Janet Yellen, the previous Chairperson of the Federal Reserve, increased rates five times during her term (three times in 2017). Each time she raised rates by a quarter of a percent which is typical of the Fed’s steady as she goes approach.
Each rise in rates has been foreshadowed by concerns that the US economy would be inhibited from regaining full economic health. This week Powell put many of those concerns onto the back burner. He argued, “the economic outlook remains strong”, and “some of the headwinds the US economy faced in previous years have turned into tailwinds”. A big part of his reasoning appears to be associated with the stimulative fiscal policy (tax reform and budget spending) initiatives enacted by the Trump administration. Powell voiced that “further gradual increases” in the Federal Funds rate i.e. interest rates, would be appropriate.
Powell also reaffirmed that maximising employment and maintaining price stability are important objectives, but he carefully moderated his tone around inflation. The dilemma of inflation has been that until recently the global economic recovery had been shown to have little impact on improvements to real wage growth. Growth in pay has uncharacteristically lagged the strong improvement in employment conditions. However, with fiscal policy being deployed, to spur yet more economic activity, the Fed appear to recognise that inflation runs the risk of spiking. However, the Fed will continue to strike a balance between avoiding an overheated economy and allowing inflation to rise uncontrollably above the Fed’s target of 2%.
Following Powell’s address, the probability of an interest rate hike in March remained unchanged. However, the probability attached to the need for two, three and four quarter percent rate hikes over the course of 2018 increased, as illustrated by the chart below.
US Interest Rate Hike Probabilities
Source: Bloomberg, 01 March 2018
The Fed emphasised that interest rate hikes this year are data dependent, but officials indicated that a higher growth rate will not necessarily prompt the central bank to accelerate monetary tightening. They are obviously focused on inflationary pressures and how this will manifest.

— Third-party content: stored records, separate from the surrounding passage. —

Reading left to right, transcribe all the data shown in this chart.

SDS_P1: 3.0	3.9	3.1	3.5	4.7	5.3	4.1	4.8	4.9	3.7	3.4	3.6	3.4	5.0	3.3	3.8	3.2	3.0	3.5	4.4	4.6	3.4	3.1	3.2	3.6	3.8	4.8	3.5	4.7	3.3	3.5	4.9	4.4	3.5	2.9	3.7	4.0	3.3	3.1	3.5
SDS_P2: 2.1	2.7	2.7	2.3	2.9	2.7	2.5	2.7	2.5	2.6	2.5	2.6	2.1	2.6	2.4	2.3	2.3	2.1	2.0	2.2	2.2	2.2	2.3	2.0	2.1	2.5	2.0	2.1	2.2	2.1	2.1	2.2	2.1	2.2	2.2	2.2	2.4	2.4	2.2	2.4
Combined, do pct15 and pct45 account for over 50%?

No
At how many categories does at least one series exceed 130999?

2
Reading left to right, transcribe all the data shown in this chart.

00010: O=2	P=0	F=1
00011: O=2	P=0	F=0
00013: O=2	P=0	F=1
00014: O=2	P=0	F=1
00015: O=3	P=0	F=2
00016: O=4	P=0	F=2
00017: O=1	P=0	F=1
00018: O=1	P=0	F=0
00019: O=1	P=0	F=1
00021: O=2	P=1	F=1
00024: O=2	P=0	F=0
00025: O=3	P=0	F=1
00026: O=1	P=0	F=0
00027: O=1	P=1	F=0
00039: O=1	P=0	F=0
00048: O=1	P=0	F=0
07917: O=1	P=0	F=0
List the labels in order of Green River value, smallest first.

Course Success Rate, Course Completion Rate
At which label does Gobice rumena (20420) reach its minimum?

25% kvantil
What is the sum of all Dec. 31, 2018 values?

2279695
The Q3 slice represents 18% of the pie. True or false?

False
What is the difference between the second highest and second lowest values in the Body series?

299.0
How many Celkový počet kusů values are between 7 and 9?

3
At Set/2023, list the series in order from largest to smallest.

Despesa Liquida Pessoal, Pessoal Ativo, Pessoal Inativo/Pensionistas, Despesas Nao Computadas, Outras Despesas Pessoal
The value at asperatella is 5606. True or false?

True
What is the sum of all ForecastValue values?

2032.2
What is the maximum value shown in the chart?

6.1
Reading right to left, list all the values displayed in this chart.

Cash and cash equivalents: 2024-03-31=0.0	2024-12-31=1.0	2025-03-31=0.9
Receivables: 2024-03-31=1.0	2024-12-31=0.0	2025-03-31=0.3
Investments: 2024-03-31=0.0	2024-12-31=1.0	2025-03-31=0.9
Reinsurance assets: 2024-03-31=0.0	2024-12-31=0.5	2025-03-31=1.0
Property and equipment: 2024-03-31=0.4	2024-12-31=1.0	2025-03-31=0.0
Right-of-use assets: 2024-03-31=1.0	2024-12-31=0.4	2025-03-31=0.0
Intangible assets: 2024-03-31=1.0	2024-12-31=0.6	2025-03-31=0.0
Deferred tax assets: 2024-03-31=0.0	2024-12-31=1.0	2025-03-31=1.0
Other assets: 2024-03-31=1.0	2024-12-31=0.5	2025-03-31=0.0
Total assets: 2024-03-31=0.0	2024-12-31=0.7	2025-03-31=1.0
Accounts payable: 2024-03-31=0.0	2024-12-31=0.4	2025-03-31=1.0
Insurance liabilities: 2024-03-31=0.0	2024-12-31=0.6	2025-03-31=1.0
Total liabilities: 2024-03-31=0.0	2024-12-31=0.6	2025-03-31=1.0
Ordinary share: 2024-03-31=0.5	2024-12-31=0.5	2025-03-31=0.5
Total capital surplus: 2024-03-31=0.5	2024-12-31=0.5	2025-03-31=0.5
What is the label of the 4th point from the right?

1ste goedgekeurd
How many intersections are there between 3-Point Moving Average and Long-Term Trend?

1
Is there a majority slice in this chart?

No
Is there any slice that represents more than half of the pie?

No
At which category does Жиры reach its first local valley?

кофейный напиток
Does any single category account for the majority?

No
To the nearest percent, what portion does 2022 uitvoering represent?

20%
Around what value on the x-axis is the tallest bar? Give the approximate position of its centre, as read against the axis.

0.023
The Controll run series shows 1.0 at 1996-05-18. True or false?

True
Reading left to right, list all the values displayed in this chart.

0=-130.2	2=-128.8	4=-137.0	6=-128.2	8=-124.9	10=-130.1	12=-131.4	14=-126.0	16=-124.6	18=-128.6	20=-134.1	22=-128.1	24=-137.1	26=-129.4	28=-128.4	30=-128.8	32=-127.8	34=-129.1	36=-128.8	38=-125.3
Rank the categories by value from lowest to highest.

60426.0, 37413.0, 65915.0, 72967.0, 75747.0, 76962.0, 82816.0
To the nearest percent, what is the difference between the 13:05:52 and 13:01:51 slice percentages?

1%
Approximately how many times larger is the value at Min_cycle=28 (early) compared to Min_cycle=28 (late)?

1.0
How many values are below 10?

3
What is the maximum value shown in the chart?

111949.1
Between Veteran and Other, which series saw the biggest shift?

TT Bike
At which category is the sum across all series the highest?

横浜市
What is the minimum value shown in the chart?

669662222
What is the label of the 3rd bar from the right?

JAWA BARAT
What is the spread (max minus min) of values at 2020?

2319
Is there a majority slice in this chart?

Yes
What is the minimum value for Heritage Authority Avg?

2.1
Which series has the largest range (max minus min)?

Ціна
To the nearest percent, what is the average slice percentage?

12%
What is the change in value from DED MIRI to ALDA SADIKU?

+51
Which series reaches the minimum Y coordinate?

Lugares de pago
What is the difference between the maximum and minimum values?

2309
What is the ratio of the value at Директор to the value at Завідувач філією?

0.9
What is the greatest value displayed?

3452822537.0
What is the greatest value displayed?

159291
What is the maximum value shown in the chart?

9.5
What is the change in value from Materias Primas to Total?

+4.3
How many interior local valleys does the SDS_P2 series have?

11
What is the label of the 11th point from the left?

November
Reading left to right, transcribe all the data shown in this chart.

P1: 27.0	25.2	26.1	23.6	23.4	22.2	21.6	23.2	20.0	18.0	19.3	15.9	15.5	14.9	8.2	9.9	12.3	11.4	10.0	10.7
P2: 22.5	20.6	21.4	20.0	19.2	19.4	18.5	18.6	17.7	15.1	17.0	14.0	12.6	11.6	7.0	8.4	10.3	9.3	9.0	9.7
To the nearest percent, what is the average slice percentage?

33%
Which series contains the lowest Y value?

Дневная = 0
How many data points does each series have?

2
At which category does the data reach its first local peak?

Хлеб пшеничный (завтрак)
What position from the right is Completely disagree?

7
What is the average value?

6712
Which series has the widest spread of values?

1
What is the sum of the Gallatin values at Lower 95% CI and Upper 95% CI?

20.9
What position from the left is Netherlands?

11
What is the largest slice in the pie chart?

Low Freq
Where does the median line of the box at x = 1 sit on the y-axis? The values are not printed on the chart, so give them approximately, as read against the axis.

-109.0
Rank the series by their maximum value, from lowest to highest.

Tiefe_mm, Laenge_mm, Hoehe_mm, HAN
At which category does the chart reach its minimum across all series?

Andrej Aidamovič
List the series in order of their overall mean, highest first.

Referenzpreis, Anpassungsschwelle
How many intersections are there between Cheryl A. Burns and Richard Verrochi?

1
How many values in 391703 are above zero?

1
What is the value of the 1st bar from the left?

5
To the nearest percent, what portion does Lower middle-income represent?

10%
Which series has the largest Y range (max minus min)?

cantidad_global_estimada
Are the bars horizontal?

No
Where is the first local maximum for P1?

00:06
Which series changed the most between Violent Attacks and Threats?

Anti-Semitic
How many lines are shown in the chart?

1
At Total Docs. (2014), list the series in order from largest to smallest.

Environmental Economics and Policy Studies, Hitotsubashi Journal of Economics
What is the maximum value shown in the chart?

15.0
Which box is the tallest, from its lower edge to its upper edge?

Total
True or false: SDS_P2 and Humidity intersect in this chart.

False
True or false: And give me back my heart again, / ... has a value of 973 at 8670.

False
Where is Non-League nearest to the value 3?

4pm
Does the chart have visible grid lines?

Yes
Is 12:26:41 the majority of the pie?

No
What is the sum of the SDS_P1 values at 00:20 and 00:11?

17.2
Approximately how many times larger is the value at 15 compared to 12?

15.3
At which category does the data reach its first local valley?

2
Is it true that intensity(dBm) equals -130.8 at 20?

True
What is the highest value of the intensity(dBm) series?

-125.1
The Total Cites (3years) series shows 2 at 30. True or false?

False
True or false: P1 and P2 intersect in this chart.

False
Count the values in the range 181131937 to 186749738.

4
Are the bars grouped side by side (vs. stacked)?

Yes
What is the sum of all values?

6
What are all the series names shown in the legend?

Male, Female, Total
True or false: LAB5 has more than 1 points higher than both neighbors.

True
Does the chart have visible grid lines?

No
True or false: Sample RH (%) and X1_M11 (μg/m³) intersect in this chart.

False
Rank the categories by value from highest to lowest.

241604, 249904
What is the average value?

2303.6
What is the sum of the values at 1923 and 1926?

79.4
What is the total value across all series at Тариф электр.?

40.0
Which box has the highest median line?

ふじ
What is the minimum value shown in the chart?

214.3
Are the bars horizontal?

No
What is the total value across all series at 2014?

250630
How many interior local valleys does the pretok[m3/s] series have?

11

Source: Trading Economics, 01 March 2018
Whilst being pressed on his approach to interest rate policy, market participants are also assessing Powell, versus his predecessor, regarding his attitude to financial deregulation. Powell responded to questions from members of the House that the Fed intends to relax regulation on banks. One possible change could be a reduction in capital requirements for some large banks, allowing them to rely more heavily on borrowed money, but “without losing any safety and soundness”. It seems the US sees an opening to lighten the burden of regulation, perhaps with a view to making their financial sector more nimble and able to compete globally. An interesting thought!